Tuesday, November 9, 2010

JELLYMONGERING


Not all gelatin or gelatine (those are the US and the UK spelling variants) is made from pigs: there’s kosher gelatin and halal gelatin, but much of it is. There’s no such thing as vegetarian or vegan gelatin, but there are non-animal thickening agents which get the job done; agar and carrageen among them.  Bompas and Parr, the Jellymongers, are resolutely carnivorous in their jelly making, there’s a famous interview in the Guardian in which they’re asked “Vegetarians: genius or madness?” Bompas replies, “Madness! Totally rubbish! Why would you deny yourself something so delicious?” Parr adds. “AND they can't eat our jelly.”




Sam Bompas and Harry Parr, since we’re on first name terms, get called various things, from architectural foodsmiths to the future of British gastronomy.  I assume somebody somewhere has called them charlatans, but I’ve ever actually seen a bad review for them. They operate on the borders of art and food, between food as event and as chemical experiment, somewhere between Damien Hirst and the Galloping Gourmet. They’re deeply involved with the history, science and technology of food and taste, but they make it a lot more fun than that sounds.


To date they’ve been responsible for various projects including a “History of Food” banquet, which began by analyzing the guests’ “humors.”  They did a scratch and sniff showing of Peter Greenaway’s The Cook the Thief his Wife and her Lover (bad meat, old books etc), an exhibition of glow in the dark jellies at MOMA in San Francisco, a model of Richard Rogers “gherkin” building made of gingerbread, and they’ve attempted to reproduce, or perhaps reinvent, the shield of Minerva (sans lampreys alas).

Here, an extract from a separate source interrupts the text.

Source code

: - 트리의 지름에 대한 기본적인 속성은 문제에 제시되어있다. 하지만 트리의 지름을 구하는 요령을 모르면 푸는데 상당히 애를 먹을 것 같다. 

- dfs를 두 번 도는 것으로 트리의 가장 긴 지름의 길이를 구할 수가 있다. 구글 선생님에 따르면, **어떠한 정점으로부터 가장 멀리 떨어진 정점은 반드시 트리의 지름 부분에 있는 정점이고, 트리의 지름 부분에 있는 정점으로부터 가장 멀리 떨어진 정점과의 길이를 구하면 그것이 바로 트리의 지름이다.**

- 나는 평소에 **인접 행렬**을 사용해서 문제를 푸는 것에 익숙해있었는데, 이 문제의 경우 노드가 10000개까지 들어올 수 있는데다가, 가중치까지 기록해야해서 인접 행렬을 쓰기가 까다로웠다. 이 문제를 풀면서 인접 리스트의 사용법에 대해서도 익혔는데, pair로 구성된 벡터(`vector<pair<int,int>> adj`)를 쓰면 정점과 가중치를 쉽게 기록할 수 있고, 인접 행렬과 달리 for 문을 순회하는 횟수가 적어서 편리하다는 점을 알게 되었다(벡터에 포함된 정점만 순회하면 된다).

I’ve just written about them for Gourmet Live, and that should be coming out soon, so I’ll try not to repeat myself.  But I was keen to meet up with them, since the Venn diagrams of their interests and those of Psycho-gourmet seem to have a certain amount of overlap.


I met them at their “artisanal chewing gum factory,” a pop-up operation they’d set up in Whiteleys in London.  It was a sell out event, in which you paid your money then got to make your own gum, and flavor it with 2 from a choice of 200 flavors.  I went for Hendricks’s gin and ambergris, but much wilder options were possible: wormwood and wasabi, myrrh and hotdog, sea urchin and beer.  Mine looked like this; yes, of course it's strange and misshapen, that's what we mean by "artisanal."



A couple of days later I watched them doing an in-store demonstration at Fortnum and Mason’s food emporium.  They handled the event with great aplomb, but I think I wasn’t really seeing them at their best.  And the fact is, the process of making jelly isn’t much of a spectator sport, since there’s usually a gap of a couple of hours wait while the jelly sets.  The phrase “here’s one we made earlier” comes in handy.


What interested me was that although Bompas and Parr are very concerned with the mystery and mythology of food, they’re also in the business of demystification.   Everything is possible: nothing is too difficult.  So they insisted to the in-store punters that there was no great trick to making jelly, you just pick your liquid, add your gelatin, wait a while and that’s pretty much it.  Of course it helps if you have strange and interesting flavors and it’s even better if you’ve got a few quirky jelly molds such as the one of St Paul's Cathedral that Sam Bompas is holding in the picture above, but in the end it’s food, not rocket, science.  Below are some typical jelly lovers at the event.


So, back in California, over the weekend, in honor of Bompas and Parr, and with a few tips from their rather wonderful book called simply Jelly, I made myself a couple of jellied vodka and tonics.  The lads use leaf gelatin but I used the powdered stuff I got at the local supermarket.  As I understand it, leaf gelatin has to be chopped up and melted in a double boiler, but I just mixed mine in to a cup or so of quickly boiled tonic, made sure it had dissolved, added the vodka, then topped it up with cold tonic, dropped in a slice of lemon, put it in the freezer and in about 90 minutes I had it, though I didn’t have it very long.


I suppose this really isn’t a million miles away from being a Jell-O shot, which isn’t exactly sophisticated, but I liked that it still looked very much like a glass of vodka and tonic, and it tasted not entirely unlike one too, and in some ways it tasted better.  The jelly retained and intensified some of the effervescence of the tonic, so that as the jelly touched the very front of the tongue there was a strange fizzing sensation, quite different from the fizz of an actual mouthful of tonic water, and in many ways far more mysterious and exciting.  I’m not sure if this was what the Jellymongers had in mind, but for a psychogourmet it was just perfect.